VICTORIA (CP) – Professional lacrosse with a socialist flavor makes its west coast debut tonight.
The four-team Western Division of the National Lacrosse Association holds its curtain raiser with Victoria Shamrocks taking on the Portland Adanacs.
Each division club, the others are Vancouver Carls and New Westminster Salmonbellies, plays 19 home games and 19 away.
Pro lacrosse made its debut overnight when the lable was changed from amateur to professional.
Vancouver switched its home games to the new $6,000,000 Pacific Coliseum, and the former Coquitlam team was moved where the team plays in a modern $5,000,000 building. Victoria and and New Westminster play in their existing hockey arenas.
Although lacrosse has gone big-time in scope, and becomes a national sport that includes Eastern Division teams in Detroit, Toronto, Montreal and Peterborough—from a player standpoint, it’s still amateur.
PART TIME
Those in the western division play on a part-time basis and have agreed to a profit-sharing arrangement.
“You could call it a mild form of socialism,” said Western Division commissioner Tom English, an associate professor of law at University of British Columbia.

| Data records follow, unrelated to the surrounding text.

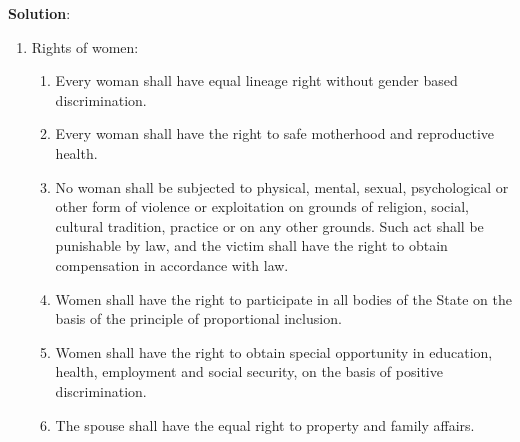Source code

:\documentclass[
]{book}
\newenvironment{solution}{ {\bfseries Solution}:}{}
\begin{document}
\begin{questions}
\begin{solution}
\begin{enumerate}
\item Rights of women:
\begin{enumerate}
\item Every woman shall have equal lineage right without gender based discrimination.
\item Every woman shall have the right to safe motherhood and reproductive health.
\item No woman shall be subjected to physical, mental, sexual, psychological or other form of violence or exploitation on grounds of religion, social, cultural tradition, practice or on any other grounds. Such act shall be punishable by law, and the victim shall have the right to obtain compensation in accordance with law.
\item Women shall have the right to participate in all bodies of the State on the basis of the principle of proportional inclusion.
\item Women shall have the right to obtain special opportunity in education, health, employment and social security, on the basis of positive discrimination.
\item The spouse shall have the equal right to property and family affairs.
\end{enumerate}


\end{enumerate}
\end{solution}
\end{questions}
\end{document}
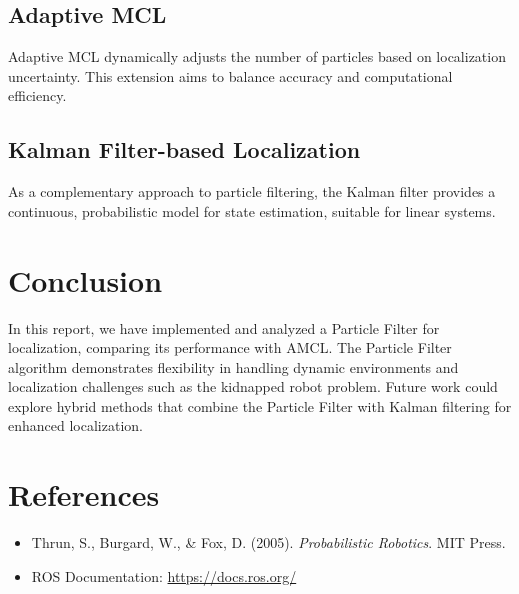 \documentclass[11pt]{article}
\begin{document}
\subsection{Adaptive MCL}
Adaptive MCL dynamically adjusts the number of particles based on localization uncertainty. This extension aims to balance accuracy and computational efficiency.

\subsection{Kalman Filter-based Localization}
As a complementary approach to particle filtering, the Kalman filter provides a continuous, probabilistic model for state estimation, suitable for linear systems.

\section{Conclusion}
In this report, we have implemented and analyzed a Particle Filter for localization, comparing its performance with AMCL. The Particle Filter algorithm demonstrates flexibility in handling dynamic environments and localization challenges such as the kidnapped robot problem. Future work could explore hybrid methods that combine the Particle Filter with Kalman filtering for enhanced localization.

\section*{References}
\begin{itemize}
    \item Thrun, S., Burgard, W., \& Fox, D. (2005). \textit{Probabilistic Robotics}. MIT Press.
    \item ROS Documentation: \url{https://docs.ros.org/}
\end{itemize}
\end{document}
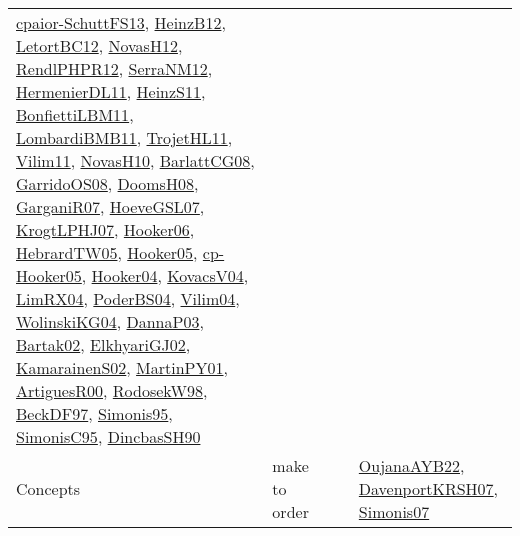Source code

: {\begin{longtable}{lp{3cm}>{\raggedright}p{6cm}>{\raggedright}p{6cm}p{8cm}}
\href{papers/cpaior-SchuttFS13.pdf}{cpaior-SchuttFS13}\cite{cpaior-SchuttFS13}, \href{papers/HeinzB12.pdf}{HeinzB12}\cite{HeinzB12}, \href{papers/LetortBC12.pdf}{LetortBC12}\cite{LetortBC12}, \href{articles/NovasH12.pdf}{NovasH12}\cite{NovasH12}, \href{papers/RendlPHPR12.pdf}{RendlPHPR12}\cite{RendlPHPR12}, \href{papers/SerraNM12.pdf}{SerraNM12}\cite{SerraNM12}, \href{papers/HermenierDL11.pdf}{HermenierDL11}\cite{HermenierDL11}, \href{papers/HeinzS11.pdf}{HeinzS11}\cite{HeinzS11}, \href{papers/BonfiettiLBM11.pdf}{BonfiettiLBM11}\cite{BonfiettiLBM11}, \href{papers/LombardiBMB11.pdf}{LombardiBMB11}\cite{LombardiBMB11}, \href{articles/TrojetHL11.pdf}{TrojetHL11}\cite{TrojetHL11}, \href{papers/Vilim11.pdf}{Vilim11}\cite{Vilim11}, \href{articles/NovasH10.pdf}{NovasH10}\cite{NovasH10}, \href{papers/BarlattCG08.pdf}{BarlattCG08}\cite{BarlattCG08}, \href{articles/GarridoOS08.pdf}{GarridoOS08}\cite{GarridoOS08}, \href{papers/DoomsH08.pdf}{DoomsH08}\cite{DoomsH08}, \href{papers/GarganiR07.pdf}{GarganiR07}\cite{GarganiR07}, \href{papers/HoeveGSL07.pdf}{HoeveGSL07}\cite{HoeveGSL07}, \href{papers/KrogtLPHJ07.pdf}{KrogtLPHJ07}\cite{KrogtLPHJ07}, \href{articles/Hooker06.pdf}{Hooker06}\cite{Hooker06}, \href{papers/HebrardTW05.pdf}{HebrardTW05}\cite{HebrardTW05}, \href{articles/Hooker05.pdf}{Hooker05}\cite{Hooker05}, \href{papers/cp-Hooker05.pdf}{cp-Hooker05}\cite{cp-Hooker05}, \href{papers/Hooker04.pdf}{Hooker04}\cite{Hooker04}, \href{papers/KovacsV04.pdf}{KovacsV04}\cite{KovacsV04}, \href{papers/LimRX04.pdf}{LimRX04}\cite{LimRX04}, \href{articles/PoderBS04.pdf}{PoderBS04}\cite{PoderBS04}, \href{papers/Vilim04.pdf}{Vilim04}\cite{Vilim04}, \href{papers/WolinskiKG04.pdf}{WolinskiKG04}\cite{WolinskiKG04}, \href{papers/DannaP03.pdf}{DannaP03}\cite{DannaP03}, \href{papers/Bartak02.pdf}{Bartak02}\cite{Bartak02}, \href{papers/ElkhyariGJ02.pdf}{ElkhyariGJ02}\cite{ElkhyariGJ02}, \href{papers/KamarainenS02.pdf}{KamarainenS02}\cite{KamarainenS02}, \href{articles/MartinPY01.pdf}{MartinPY01}\cite{MartinPY01}, \href{articles/ArtiguesR00.pdf}{ArtiguesR00}\cite{ArtiguesR00}, \href{papers/RodosekW98.pdf}{RodosekW98}\cite{RodosekW98}, \href{papers/BeckDF97.pdf}{BeckDF97}\cite{BeckDF97}, \href{papers/Simonis95.pdf}{Simonis95}\cite{Simonis95}, \href{papers/SimonisC95.pdf}{SimonisC95}\cite{SimonisC95}, \href{articles/DincbasSH90.pdf}{DincbasSH90}\cite{DincbasSH90}\\
Concepts & make to order &  &  & \href{papers/OujanaAYB22.pdf}{OujanaAYB22}\cite{OujanaAYB22}, \href{papers/DavenportKRSH07.pdf}{DavenportKRSH07}\cite{DavenportKRSH07}, \href{articles/Simonis07.pdf}{Simonis07}\cite{Simonis07}\\

\end{longtable}}
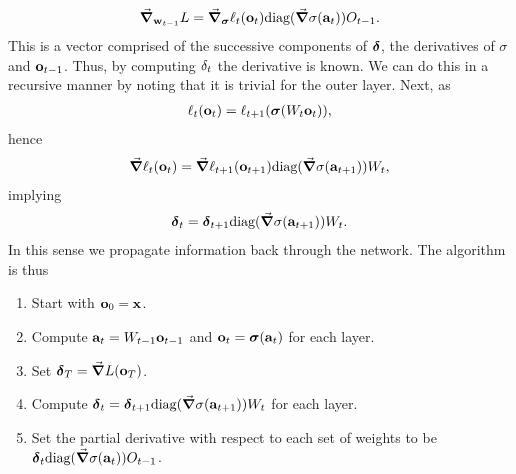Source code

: \begin{align*}
	\grad_{\vb{w}_{t - 1}}L = \grad_{\vb*{\sigma}}\ell_{t}(\vb{o}_{t})\text{diag}(\grad\sigma(\vb{a}_{t}))O_{t - 1}.
\end{align*}
This is a vector comprised of the successive components of $\vb*{\delta}$, the derivatives of $\sigma$ and $\vb{o}_{t - 1}$. Thus, by computing $\vb{\delta}_{t}$ the derivative is known. We can do this in a recursive manner by noting that it is trivial for the outer layer. Next, as
\begin{align*}
	\ell_{t}(\vb{o}_{t}) = \ell_{t + 1}(\vb*{\sigma}(W_{t}\vb{o}_{t})),
\end{align*}
hence
\begin{align*}
	\grad\ell_{t}(\vb{o}_{t}) = \grad\ell_{t + 1}(\vb{o}_{t + 1})\text{diag}(\grad\sigma(\vb{a}_{t + 1}))W_{t},
\end{align*}
implying
\begin{align*}
	\vb*{\delta}_{t} = \vb*{\delta}_{t + 1}\text{diag}(\grad\sigma(\vb{a}_{t + 1}))W_{t}.
\end{align*}
In this sense we propagate information back through the network. The algorithm is thus
\begin{enumerate}
	\item Start with $\vb{o}_{0} = \vb{x}$.
	\item Compute $\vb{a}_{t} = W_{t - 1}\vb{o}_{t - 1}$ and $\vb{o}_{t} = \vb*{\sigma}(\vb{a}_{t})$ for each layer.
	\item Set $\vb*{\delta}_{T} = \grad{L}(\vb{o}_{T})$.
	\item Compute $\vb*{\delta}_{t} = \vb*{\delta}_{t + 1}\text{diag}(\grad\sigma(\vb{a}_{t + 1}))W_{t}$ for each layer.
	\item Set the partial derivative with respect to each set of weights to be $\vb*{\delta}_{t}\text{diag}(\grad\sigma(\vb{a}_{t}))O_{t - 1}$.
\end{enumerate}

In the Eastern Division, however, several players are getting paid. Lacrosse has attracted such highly-paid hockey stars as John Ferguson of the Montreal Canadiens, Bob Pulford of the Toronto Maple Leafs, Doug Favell of the Philadelphia Flyers, Ken Hodge and Gerry Cheevers of the Boston Bruins.

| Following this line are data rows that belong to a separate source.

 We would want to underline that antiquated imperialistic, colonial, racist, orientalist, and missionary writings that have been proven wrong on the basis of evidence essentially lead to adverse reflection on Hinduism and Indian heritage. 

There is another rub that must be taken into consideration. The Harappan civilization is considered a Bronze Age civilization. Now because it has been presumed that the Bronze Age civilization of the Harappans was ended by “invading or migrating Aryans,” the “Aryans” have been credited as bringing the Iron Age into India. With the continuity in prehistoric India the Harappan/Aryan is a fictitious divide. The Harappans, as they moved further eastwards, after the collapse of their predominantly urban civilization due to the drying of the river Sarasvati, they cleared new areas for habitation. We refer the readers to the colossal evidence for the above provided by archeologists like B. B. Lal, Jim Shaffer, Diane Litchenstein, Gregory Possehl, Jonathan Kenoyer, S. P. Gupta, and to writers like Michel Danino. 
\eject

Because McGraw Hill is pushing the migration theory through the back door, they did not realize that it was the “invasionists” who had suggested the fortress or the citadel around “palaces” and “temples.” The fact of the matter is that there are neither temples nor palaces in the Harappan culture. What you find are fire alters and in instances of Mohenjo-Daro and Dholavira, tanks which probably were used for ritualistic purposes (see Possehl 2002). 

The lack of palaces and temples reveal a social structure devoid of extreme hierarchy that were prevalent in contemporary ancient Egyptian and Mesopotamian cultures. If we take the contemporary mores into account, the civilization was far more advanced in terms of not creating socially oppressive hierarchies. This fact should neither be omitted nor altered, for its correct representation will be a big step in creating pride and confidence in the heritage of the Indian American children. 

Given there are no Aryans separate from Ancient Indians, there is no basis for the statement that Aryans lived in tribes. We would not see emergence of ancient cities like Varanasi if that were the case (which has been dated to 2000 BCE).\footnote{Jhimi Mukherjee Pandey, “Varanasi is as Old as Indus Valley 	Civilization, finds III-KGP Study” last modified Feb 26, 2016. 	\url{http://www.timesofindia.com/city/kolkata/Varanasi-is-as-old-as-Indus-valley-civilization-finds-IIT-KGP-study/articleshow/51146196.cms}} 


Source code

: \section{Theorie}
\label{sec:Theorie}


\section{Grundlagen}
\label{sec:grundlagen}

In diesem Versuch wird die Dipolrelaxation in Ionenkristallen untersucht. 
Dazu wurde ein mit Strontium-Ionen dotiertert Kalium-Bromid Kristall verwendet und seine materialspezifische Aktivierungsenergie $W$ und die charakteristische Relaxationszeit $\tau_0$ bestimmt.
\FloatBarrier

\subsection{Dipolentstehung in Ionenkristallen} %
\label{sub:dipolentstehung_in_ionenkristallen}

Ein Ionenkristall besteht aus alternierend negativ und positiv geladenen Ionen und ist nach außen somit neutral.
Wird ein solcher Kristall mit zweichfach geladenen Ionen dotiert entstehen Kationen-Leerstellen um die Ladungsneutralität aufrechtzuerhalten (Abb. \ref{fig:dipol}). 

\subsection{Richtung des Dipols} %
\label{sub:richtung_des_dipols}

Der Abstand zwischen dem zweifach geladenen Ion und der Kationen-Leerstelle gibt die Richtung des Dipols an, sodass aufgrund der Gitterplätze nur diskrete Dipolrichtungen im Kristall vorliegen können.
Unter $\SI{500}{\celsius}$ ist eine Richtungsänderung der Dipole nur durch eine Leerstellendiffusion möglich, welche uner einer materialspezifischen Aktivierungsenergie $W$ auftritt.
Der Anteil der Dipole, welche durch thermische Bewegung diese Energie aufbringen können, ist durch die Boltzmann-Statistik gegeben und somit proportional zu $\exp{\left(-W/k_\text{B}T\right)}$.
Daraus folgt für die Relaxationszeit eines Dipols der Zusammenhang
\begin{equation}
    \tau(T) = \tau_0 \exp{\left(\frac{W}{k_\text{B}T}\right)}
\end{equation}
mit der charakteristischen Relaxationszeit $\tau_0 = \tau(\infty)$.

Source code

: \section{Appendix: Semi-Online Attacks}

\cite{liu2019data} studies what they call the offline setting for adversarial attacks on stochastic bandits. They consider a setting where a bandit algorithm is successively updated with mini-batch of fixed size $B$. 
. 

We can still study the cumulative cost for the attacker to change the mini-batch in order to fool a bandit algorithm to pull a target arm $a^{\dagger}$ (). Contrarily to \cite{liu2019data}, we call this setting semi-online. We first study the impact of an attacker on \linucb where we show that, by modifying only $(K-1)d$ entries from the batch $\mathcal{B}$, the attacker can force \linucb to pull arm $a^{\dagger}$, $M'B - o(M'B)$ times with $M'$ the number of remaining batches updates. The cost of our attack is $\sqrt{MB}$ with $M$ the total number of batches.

Even though western players are not on a fixed salary, the game has drawn such Western Hockey League players as Jack Bionda, Tommy McVie and Larry McNabb.

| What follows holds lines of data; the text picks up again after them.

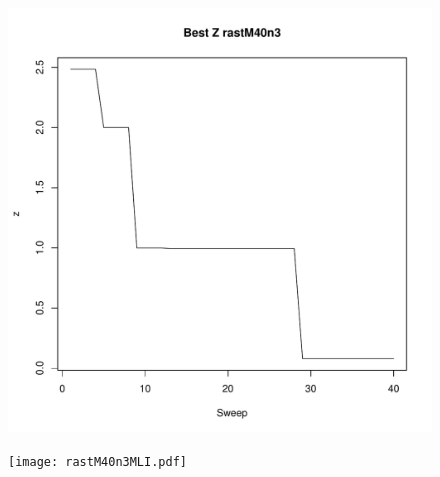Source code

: \documentclass{article}
\begin{document}
\clearpage

\begin{figure}
        \begin{center}
                \begin{minipage}[h!]{0.49\textwidth}
                        \includegraphics[width=1.0\textwidth]{rastM40n3Coord.pdf}
                \end{minipage}
                \begin{minipage}[h!]{0.49\textwidth}
                        \texttt{[image: rastM40n3MLI.pdf]}
                \end{minipage}
        \end{center}
\end{figure}

\clearpage
\end{document}
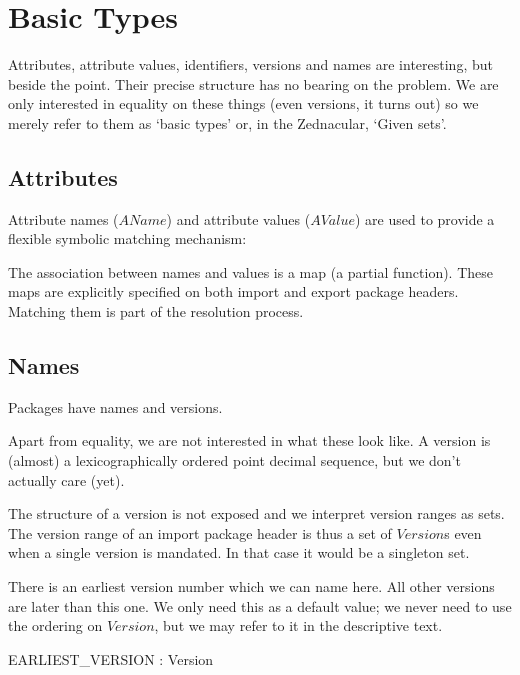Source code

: \documentclass[a4paper,12pt]{article}
\begin{document}

\clearpage
\section{Basic Types}
\label{cha:basics}

Attributes, attribute values, identifiers, versions and names are interesting, but beside the point. Their precise structure has no bearing on the problem. We are only interested in equality on these things (even versions, it turns out) so we merely refer to them as `basic types'  or, in the Zednacular, `Given sets'.

\subsection{Attributes}
Attribute names ($AName$) and attribute values ($AValue$) are used to provide a flexible symbolic matching mechanism:

\begin{zed}
\end{zed}
The association between names and values is a map (a partial function). These maps are explicitly specified on both import and export package headers. Matching them is part of the resolution process.

\subsection{Names}
Packages have names and versions.
\begin{zed}
\end{zed}
Apart from equality, we are not interested in what these look like.
A version is (almost) a lexicographically ordered point decimal sequence, but we don't actually care (yet).

The structure of a version is not exposed and we interpret version ranges as sets. The version range of an import package header is thus a set of $Version$s even when a single version is mandated. In that case it would be a singleton set.

There is an earliest version number which we can name here. All other versions are later than this one. We only need this as a default value; we never need to use the ordering on $Version$, but we may refer to it in the descriptive text.
\begin{axdef}
 	EARLIEST\_VERSION : Version
\end{axdef}
\end{document}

Some hockey players, however, are having trouble getting permission to play from their winter bosses. The Boston Bruins have told Hodge and Cheevers they don’t want them to play.
HOCKEY SHARES
But NHL teams in Canada have shown a more liberal attitude. Toronto Maple Leafs control the Toronto lacrosse franchise and there is a similar hockey link in Montreal. Detoit also has a hockey tie-in. The lacrosse franchise is controlled by Red Wings hockey boss Bruce Norris.
With hockey rinks not fully utilized during the summer lacrosse is viewed as a potential good tenant. If successful, expansion is considered for New York, Chicago, Philadelphia and Boston.
The association has permanent headquarters in Toronto and all 19 Toronto home games will be televised in the city live and in color.
“We have a lot to learn about the intrigue of professional sport but we feel we’re catching on fast,” said Bill Ellison, who heads the $1,000-a-share venture in Vancouver.
Tonight’s game is expected to draw a big crowd to watch the home-team Shamrocks, which finished second in the old Inter-City Lacrosse League last year, before losing to league champions Vancouver in the western playoffs.
Shamrocks had finished last in the Inter-City League in the previous season but came back strongly in 1967 behind rookie coach Dave Unwin, who was named coach of the year, and sophomore Ranjit Dillon.
Dillon is back for another season after winning the scoring title with 24 goals and 71 assists. He was named the league’s most valuable player and chosen to the all-star team on defence.